_Problems to work on_.
**a)** In the excerpt on the solicitors' account, which statutory provision was the court referred to?
**b)** Does each statement agree with the excerpt on the solicitors' account? (i) The solicitor and client had a written agreement about the fees for the work done. (ii) No counterclaim for damages for breach of contract was made. (iii) Mr Wilson argued that a breach of contract should exclude the whole account. Answer yes or no for each and quote the deciding words.
**c)** Repeat the part of the excerpt on the solicitors' account that opens with the words containing "Another possible outcome" and closes with "of the account.", renaming "litigation" as "proceedings".

_Document text_.
Another possible outcome would be for me to find for the pursuers in principle but still require the accounts to be taxed. I was referred to Section 61A of the Solicitors (Scotland) Act 1980. That provided that, where the solicitor and his client had agreed in writing as to the fees for work done and to be done, it was not competent, in any litigation arising out of any dispute as to the amount due to be paid under such an agreement, for the court to remit the solicitor's account for taxation. Here it had to be conceded that there was no agreement in writing about the fees for the work done and it would be open to the court to insist on taxation of the account.

 

Were I to be against him on the merits of the case and find that there was a breach of contract, then Mr Wilson submitted that in that event only those items in the account charging for the actions that consisted of the breach of contract should be excluded from it. There was no counterclaim for damages for breach of contract and the question was: Could that part of the work making up the breach of contract be identified in any event? If it could, then there should be a direction to the auditor to exclude those parts from the pursuers' account.

_Material provided_.
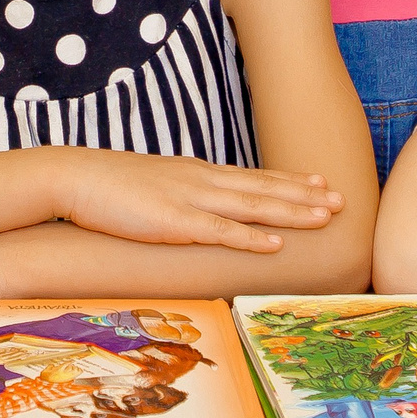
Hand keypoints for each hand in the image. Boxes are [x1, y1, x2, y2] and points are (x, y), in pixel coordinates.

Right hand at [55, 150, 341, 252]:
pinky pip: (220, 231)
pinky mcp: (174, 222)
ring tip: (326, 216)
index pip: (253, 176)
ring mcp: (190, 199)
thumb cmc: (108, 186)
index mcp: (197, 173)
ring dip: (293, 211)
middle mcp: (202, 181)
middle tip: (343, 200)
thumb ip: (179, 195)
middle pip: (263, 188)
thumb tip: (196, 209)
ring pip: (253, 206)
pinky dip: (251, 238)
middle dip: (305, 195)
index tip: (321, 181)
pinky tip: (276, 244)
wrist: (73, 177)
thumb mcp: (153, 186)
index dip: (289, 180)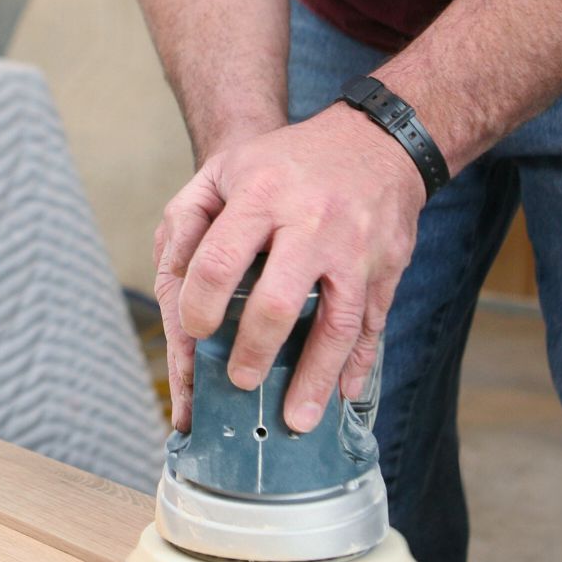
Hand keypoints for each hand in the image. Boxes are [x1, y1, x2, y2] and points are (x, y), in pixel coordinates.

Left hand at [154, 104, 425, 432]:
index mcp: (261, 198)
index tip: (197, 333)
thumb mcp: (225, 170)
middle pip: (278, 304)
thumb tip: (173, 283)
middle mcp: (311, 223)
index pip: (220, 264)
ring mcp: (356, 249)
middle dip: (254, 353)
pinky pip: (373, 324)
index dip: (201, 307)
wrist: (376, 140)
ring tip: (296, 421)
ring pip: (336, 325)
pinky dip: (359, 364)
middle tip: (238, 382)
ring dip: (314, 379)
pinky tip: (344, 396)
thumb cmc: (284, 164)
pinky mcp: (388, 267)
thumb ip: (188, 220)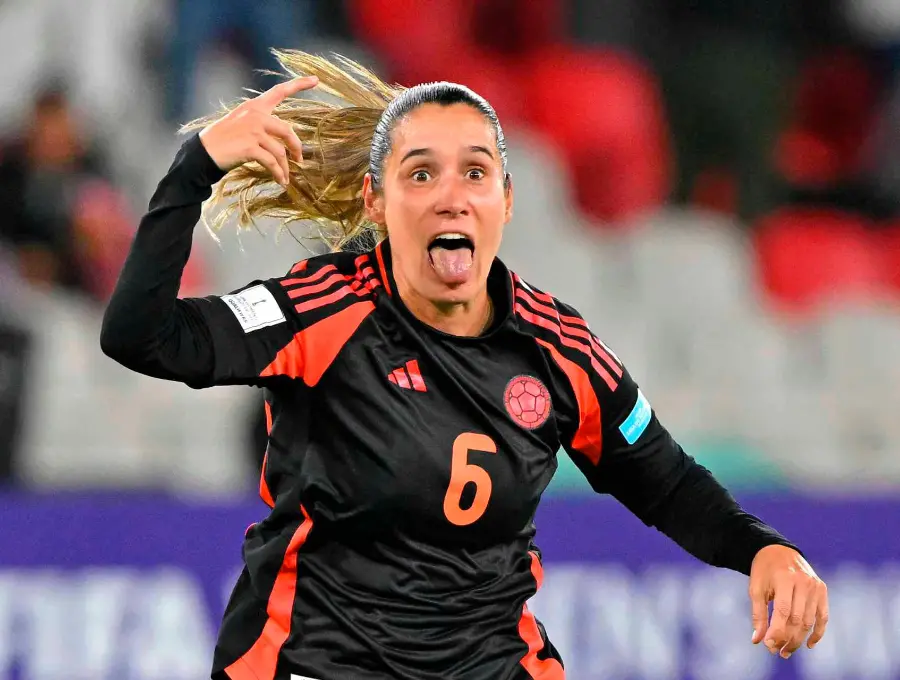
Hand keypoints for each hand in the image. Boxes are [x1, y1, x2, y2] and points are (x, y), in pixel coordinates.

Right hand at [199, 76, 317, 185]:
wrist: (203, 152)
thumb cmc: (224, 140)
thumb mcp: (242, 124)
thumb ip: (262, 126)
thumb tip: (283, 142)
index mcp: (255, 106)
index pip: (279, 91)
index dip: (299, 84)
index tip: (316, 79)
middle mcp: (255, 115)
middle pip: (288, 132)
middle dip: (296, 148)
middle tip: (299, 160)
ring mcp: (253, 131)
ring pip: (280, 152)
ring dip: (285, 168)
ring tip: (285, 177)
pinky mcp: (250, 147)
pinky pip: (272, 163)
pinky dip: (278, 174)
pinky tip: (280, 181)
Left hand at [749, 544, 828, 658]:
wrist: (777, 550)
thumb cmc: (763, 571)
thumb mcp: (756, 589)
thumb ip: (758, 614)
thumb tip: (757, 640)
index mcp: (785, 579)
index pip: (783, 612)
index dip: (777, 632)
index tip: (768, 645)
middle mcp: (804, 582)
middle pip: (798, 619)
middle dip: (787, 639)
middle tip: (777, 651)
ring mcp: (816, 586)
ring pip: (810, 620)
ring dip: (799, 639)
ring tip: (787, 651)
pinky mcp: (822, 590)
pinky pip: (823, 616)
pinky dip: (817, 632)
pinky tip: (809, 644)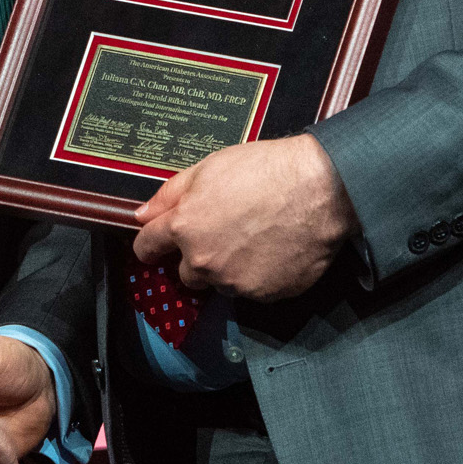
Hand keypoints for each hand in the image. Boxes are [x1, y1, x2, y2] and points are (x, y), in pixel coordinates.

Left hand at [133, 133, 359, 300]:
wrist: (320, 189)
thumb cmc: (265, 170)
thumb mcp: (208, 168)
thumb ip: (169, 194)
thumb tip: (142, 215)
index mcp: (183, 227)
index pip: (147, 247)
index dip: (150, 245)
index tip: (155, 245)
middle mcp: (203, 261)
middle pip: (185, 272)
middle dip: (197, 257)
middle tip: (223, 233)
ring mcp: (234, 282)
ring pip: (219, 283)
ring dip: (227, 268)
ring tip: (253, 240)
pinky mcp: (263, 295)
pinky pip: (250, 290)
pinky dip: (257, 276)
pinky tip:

_Answers in order_.
**a)** Section 61A of the Solicitors (Scotland) Act 1980.

**b)**
(i) No: "there was no agreement in writing about the fees for the work done"
(ii) Yes: "There was no counterclaim for damages for breach of contract"
(iii) No: "only those items in the account charging for the actions that consisted of the breach of contract should be excluded from it"

**c)**
Another possible outcome would be for me to find for the pursuers in principle but still require the accounts to be taxed. I was referred to Section 61A of the Solicitors (Scotland) Act 1980. That provided that, where the solicitor and his client had agreed in writing as to the fees for work done and to be done, it was not competent, in any proceedings arising out of any dispute as to the amount due to be paid under such an agreement, for the court to remit the solicitor's account for taxation. Here it had to be conceded that there was no agreement in writing about the fees for the work done and it would be open to the court to insist on taxation of the account.